Bergoglio, citando un discorso che Pio XII rivolse 60 anni fa ad anestesisti e rianimatori, ricorda che “affermò che non c’è obbligo di impiegare sempre tutti i mezzi terapeutici potenzialmente disponibili e che, in casi ben determinati, è lecito astenersene. E’ dunque moralmente lecito rinunciare all’applicazione di mezzi terapeutici, o sospenderli, quando il loro impiego non corrisponde a quel criterio etico e umanistico che verrà in seguito definito ‘proporzionalità delle cure’. L’aspetto peculiare di tale criterio è che prende in considerazione ‘il risultato che ci si può aspettare, tenuto conto delle condizioni dell’ammalato e delle sue forze fisiche e morali’. Consente quindi di giungere a una decisione che si qualifica moralmente come rinuncia all”accanimento terapeutico’”.

Si tratta, sottolinea il Santo Padre, di “una scelta che assume responsabilmente il limite della condizione umana mortale, nel momento in cui prende atto di non poterlo più contrastare. ‘Non si vuole così procurare la morte: si accetta di non poterla impedire’, come specifica il Catechismo della Chiesa Cattolica. Questa differenza di prospettiva restituisce umanità all’accompagnamento del morire, senza aprire giustificazioni alla soppressione del vivere. Vediamo bene, infatti – ribadisce il Papa – che non attivare mezzi sproporzionati o sospenderne l’uso equivale a evitare l’accanimento terapeutico, cioè compiere un’azione che ha un significato etico completamente diverso dall’eutanasia, che rimane sempre illecita, in quanto si propone di interrompere la vita, procurando la morte”.

* Materiale di partenza:

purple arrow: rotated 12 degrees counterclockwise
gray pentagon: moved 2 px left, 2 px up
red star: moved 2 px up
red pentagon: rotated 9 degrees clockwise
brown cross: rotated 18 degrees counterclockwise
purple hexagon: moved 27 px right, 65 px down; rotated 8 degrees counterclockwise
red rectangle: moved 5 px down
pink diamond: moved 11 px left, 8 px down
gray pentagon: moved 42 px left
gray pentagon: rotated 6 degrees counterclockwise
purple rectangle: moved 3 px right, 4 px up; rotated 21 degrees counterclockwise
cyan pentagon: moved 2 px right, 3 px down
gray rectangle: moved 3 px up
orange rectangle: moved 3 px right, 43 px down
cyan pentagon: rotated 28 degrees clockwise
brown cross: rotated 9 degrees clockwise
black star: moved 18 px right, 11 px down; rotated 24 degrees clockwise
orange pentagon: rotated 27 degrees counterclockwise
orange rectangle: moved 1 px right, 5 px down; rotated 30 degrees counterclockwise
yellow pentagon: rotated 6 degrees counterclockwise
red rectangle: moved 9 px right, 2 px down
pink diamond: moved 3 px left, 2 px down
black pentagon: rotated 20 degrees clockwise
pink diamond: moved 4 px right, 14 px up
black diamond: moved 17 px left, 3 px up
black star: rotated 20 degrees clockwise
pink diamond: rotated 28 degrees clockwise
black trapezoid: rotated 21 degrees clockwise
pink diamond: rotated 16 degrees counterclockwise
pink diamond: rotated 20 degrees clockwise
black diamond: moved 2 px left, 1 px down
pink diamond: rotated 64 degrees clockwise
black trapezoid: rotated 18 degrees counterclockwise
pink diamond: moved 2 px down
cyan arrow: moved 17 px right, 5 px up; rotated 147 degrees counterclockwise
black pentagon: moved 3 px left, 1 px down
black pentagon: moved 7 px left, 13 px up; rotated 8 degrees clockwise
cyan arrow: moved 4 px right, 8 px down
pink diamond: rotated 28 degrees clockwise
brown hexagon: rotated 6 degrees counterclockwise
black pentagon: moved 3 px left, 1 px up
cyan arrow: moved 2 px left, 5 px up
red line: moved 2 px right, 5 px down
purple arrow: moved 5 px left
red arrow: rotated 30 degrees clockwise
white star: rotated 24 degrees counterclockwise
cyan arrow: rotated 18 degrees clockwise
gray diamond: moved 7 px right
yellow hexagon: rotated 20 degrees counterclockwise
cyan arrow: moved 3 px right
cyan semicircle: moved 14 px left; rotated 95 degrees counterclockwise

* Lavoro da svolgere: Estrai il testo sull'accanimento terapeutico per intero, riproducendolo parola per parola. Le voci riportate sopra sono materiale distinto dal testo sull'accanimento terapeutico.

* Risposta al compito:
Bergoglio, citando un discorso che Pio XII rivolse 60 anni fa ad anestesisti e rianimatori, ricorda che “affermò che non c’è obbligo di impiegare sempre tutti i mezzi terapeutici potenzialmente disponibili e che, in casi ben determinati, è lecito astenersene. E’ dunque moralmente lecito rinunciare all’applicazione di mezzi terapeutici, o sospenderli, quando il loro impiego non corrisponde a quel criterio etico e umanistico che verrà in seguito definito ‘proporzionalità delle cure’. L’aspetto peculiare di tale criterio è che prende in considerazione ‘il risultato che ci si può aspettare, tenuto conto delle condizioni dell’ammalato e delle sue forze fisiche e morali’. Consente quindi di giungere a una decisione che si qualifica moralmente come rinuncia all”accanimento terapeutico’”.

Si tratta, sottolinea il Santo Padre, di “una scelta che assume responsabilmente il limite della condizione umana mortale, nel momento in cui prende atto di non poterlo più contrastare. ‘Non si vuole così procurare la morte: si accetta di non poterla impedire’, come specifica il Catechismo della Chiesa Cattolica. Questa differenza di prospettiva restituisce umanità all’accompagnamento del morire, senza aprire giustificazioni alla soppressione del vivere. Vediamo bene, infatti – ribadisce il Papa – che non attivare mezzi sproporzionati o sospenderne l’uso equivale a evitare l’accanimento terapeutico, cioè compiere un’azione che ha un significato etico completamente diverso dall’eutanasia, che rimane sempre illecita, in quanto si propone di interrompere la vita, procurando la morte”.